▶ _ACTIVITY_
Reproduce the entries exactly and omit the pictures.

··· THE DATA

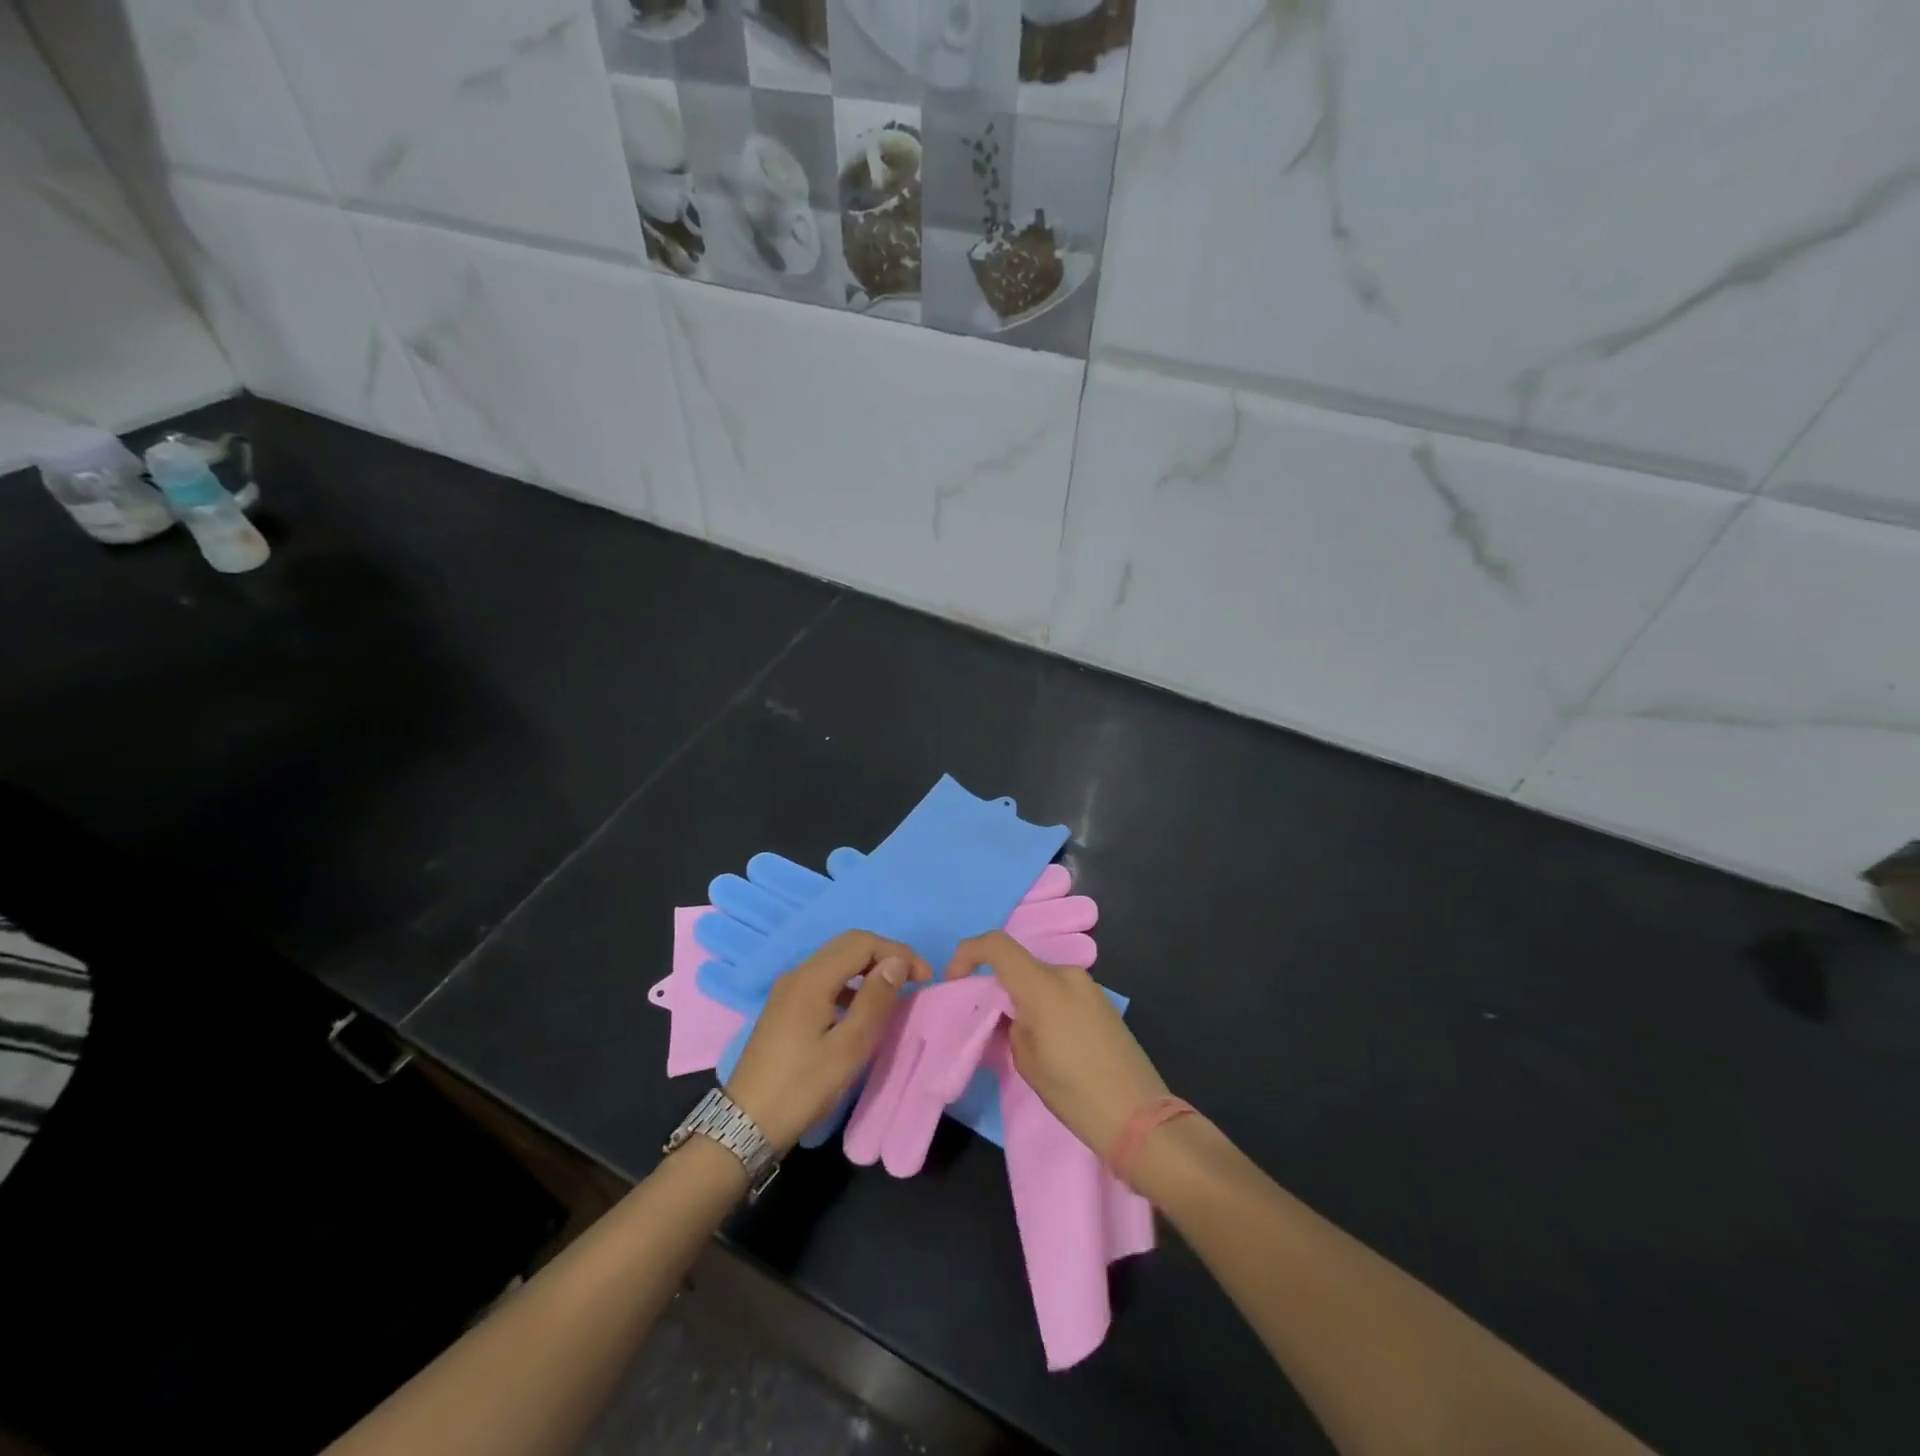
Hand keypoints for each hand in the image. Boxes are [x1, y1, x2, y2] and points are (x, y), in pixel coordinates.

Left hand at [725, 930, 930, 1153]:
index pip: (862, 943)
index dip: (897, 952)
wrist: (745, 1125)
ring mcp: (787, 989)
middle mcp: (797, 974)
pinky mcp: (784, 1007)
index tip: (925, 977)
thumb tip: (896, 962)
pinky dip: (849, 982)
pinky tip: (860, 1008)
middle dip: (885, 954)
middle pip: (847, 945)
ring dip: (867, 966)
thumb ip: (874, 1001)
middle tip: (913, 978)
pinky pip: (823, 978)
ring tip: (892, 991)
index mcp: (812, 979)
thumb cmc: (802, 1087)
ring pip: (835, 960)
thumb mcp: (848, 1048)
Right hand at [948, 930, 1168, 1156]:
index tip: (954, 981)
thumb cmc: (1076, 1092)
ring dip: (1020, 995)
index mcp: (1044, 984)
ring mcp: (1088, 986)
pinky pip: (1060, 990)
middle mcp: (1067, 974)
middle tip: (984, 1020)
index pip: (996, 945)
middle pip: (1019, 963)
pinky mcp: (1101, 1002)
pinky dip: (1042, 1003)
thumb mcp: (1027, 1062)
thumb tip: (1011, 1013)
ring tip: (1014, 1036)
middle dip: (995, 984)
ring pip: (1040, 978)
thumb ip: (1010, 1025)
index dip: (968, 954)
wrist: (1140, 1118)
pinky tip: (1045, 1040)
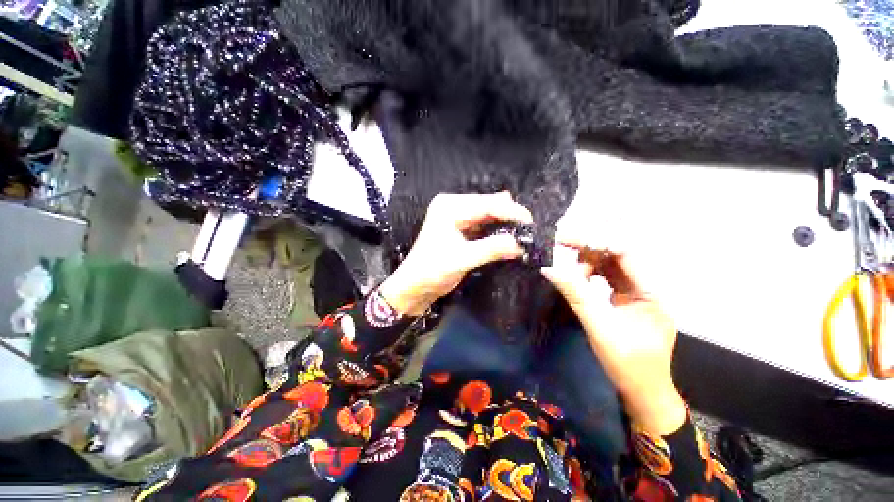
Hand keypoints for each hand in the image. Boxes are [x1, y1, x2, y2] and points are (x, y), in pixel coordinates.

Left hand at [380, 192, 532, 315]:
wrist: (414, 286)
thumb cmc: (431, 270)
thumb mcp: (462, 259)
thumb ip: (491, 249)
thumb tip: (521, 244)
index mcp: (449, 207)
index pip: (486, 204)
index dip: (511, 211)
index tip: (532, 222)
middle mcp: (453, 207)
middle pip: (488, 206)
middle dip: (509, 217)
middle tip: (530, 230)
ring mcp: (457, 218)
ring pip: (488, 216)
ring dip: (505, 225)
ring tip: (524, 234)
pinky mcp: (461, 230)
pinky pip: (484, 226)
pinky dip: (497, 232)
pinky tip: (510, 238)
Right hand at [541, 229, 686, 435]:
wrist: (643, 394)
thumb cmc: (629, 366)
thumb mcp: (600, 329)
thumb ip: (576, 295)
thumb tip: (549, 269)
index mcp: (651, 292)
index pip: (625, 252)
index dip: (595, 242)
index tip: (564, 239)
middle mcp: (647, 287)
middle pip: (616, 256)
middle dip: (587, 253)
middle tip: (559, 253)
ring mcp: (637, 293)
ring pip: (609, 265)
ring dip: (586, 266)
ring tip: (569, 277)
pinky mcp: (626, 300)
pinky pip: (606, 278)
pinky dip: (589, 276)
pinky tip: (577, 282)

······

▶ _RESPONSE AREA_
Hand keypoints for each hand in the image. Boxes are [x1, y1, x2, y2] and points are (x, y), in pixel coordinates.

Left hand at [725, 930, 930, 1153]:
index pip: (862, 943)
index dip: (897, 952)
wrist: (745, 1125)
ring mcp: (787, 989)
middle mcp: (797, 974)
pinky mcp: (784, 1007)
index tip: (925, 977)
thumb tip: (896, 962)
pinky dip: (849, 982)
pinky tip: (860, 1008)
middle dip: (885, 954)
middle pip: (847, 945)
ring dip: (867, 966)
thumb ip: (874, 1001)
middle tip: (913, 978)
pinky pip: (823, 978)
ring tip: (892, 991)
index mcp: (812, 979)
thumb cmc: (802, 1087)
ring pip: (835, 960)
thumb mcp: (848, 1048)
Right hand at [948, 930, 1168, 1156]:
index tip: (954, 981)
thumb cmc: (1076, 1092)
ring dip: (1020, 995)
index mcp: (1044, 984)
ring mcp: (1088, 986)
pinky pip: (1060, 990)
middle mcp: (1067, 974)
middle tip: (984, 1020)
index pip: (996, 945)
middle pip: (1019, 963)
pinky mcp: (1101, 1002)
pinky dip: (1042, 1003)
thumb mcp: (1027, 1062)
thumb tip: (1011, 1013)
ring tip: (1014, 1036)
middle dip: (995, 984)
ring pip: (1040, 978)
thumb ip: (1010, 1025)
index dip: (968, 954)
wrist: (1140, 1118)
pinky tip: (1045, 1040)
Hand keypoints for each hand in the image. Boxes are [x1, y1, x2, y2] and points are (x, y), in pixel coordinates.

Left hand at [380, 192, 532, 315]:
wrist: (414, 286)
thumb cmc: (431, 270)
thumb mcp: (462, 259)
thumb ip: (491, 249)
thumb tip: (521, 244)
index mcp: (449, 207)
index pip: (486, 204)
index dip: (511, 211)
index tip: (532, 222)
middle mcp: (453, 207)
middle pip: (488, 206)
middle dip: (509, 217)
middle tip: (530, 230)
ring mcp: (457, 218)
ring pip: (488, 216)
ring dip: (505, 225)
ring tip: (524, 234)
pinky mcp: (461, 230)
pinky pip: (484, 226)
pinky dip: (497, 232)
pinky tip: (510, 238)
Right hand at [541, 229, 686, 435]:
wrist: (643, 394)
thumb cmc: (629, 366)
thumb mcp: (600, 329)
thumb ip: (576, 295)
thumb tip: (549, 269)
index mcp: (651, 292)
index pip: (625, 252)
index dip: (595, 242)
index tip: (564, 239)
middle mcp: (647, 287)
middle pip: (616, 256)
middle dip: (587, 253)
middle tip: (559, 253)
ring mcp: (637, 293)
ring pip: (609, 265)
ring dip: (586, 266)
ring tip: (569, 277)
pinky mcp: (626, 300)
pinky pip: (606, 278)
pinky dip: (589, 276)
pinky tip: (577, 282)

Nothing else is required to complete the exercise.